Nothing moves very quickly in the poetry world, but I was very happy to have Fashionable Noise, from 2003, reviewed in the online journal EconoCulture by a guy I knew (barely, he was two or so years younger than me, which in college means a decade) back at Bard named Mike McDonough. He’s got a sense of humor!

How I Learned to Stop Worrying and Love Cyberpoetry

by Michael McDonough

Fashionable Noise: On Digital Poetics
by Brian Kim Stefans
Atelos, $12.95
ISBN 1-891190-14-8,
Supplements to the book can be found here.
    I hates cyberpoetry
    And I can’t hates no more
        — a poet

I had no idea what cyberpoetry was before I encountered Brian Kim Stefans’ book Fashionable Noise: On Digital Poetics, (Atelos 2003) and, subsequently, the work on his website  I already knew Stefans as a brilliant student of Modernism, from our undergrad years at Bard College (he was seriously into Zukofsky’s A when I had just figured out Lawrence Ferlinghetti), so I thought I would give it a try.  I figured anything with the prefix cyber- was going to be self-consciously cool and high-tech. 

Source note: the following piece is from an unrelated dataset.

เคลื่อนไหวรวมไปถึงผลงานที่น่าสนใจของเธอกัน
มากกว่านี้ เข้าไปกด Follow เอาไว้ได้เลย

A chat Stefans had with Darren Wershler-Henry is transcribed in the book, and it provides a breezy overview of the field, but abounds with high-tech jargon and avant garde movements: Neo-Fluxus and Brazilian Concrete are just the tip of the iceberg.  There seem to be as many sub-genres of cyberpoetry as death metal.  Soon, we’re down to genres with only one pure practitioner—maybe not the best start for a beginner.  But the chat makes clear that cyberpoetry exists in the zone where words meet readers: the interface, a word I am going to say a lot in this piece.  Some examples of artistic interfaces are animated texts, digital settings of printed texts, and cyberpoems created by running source texts through various computer algorithms.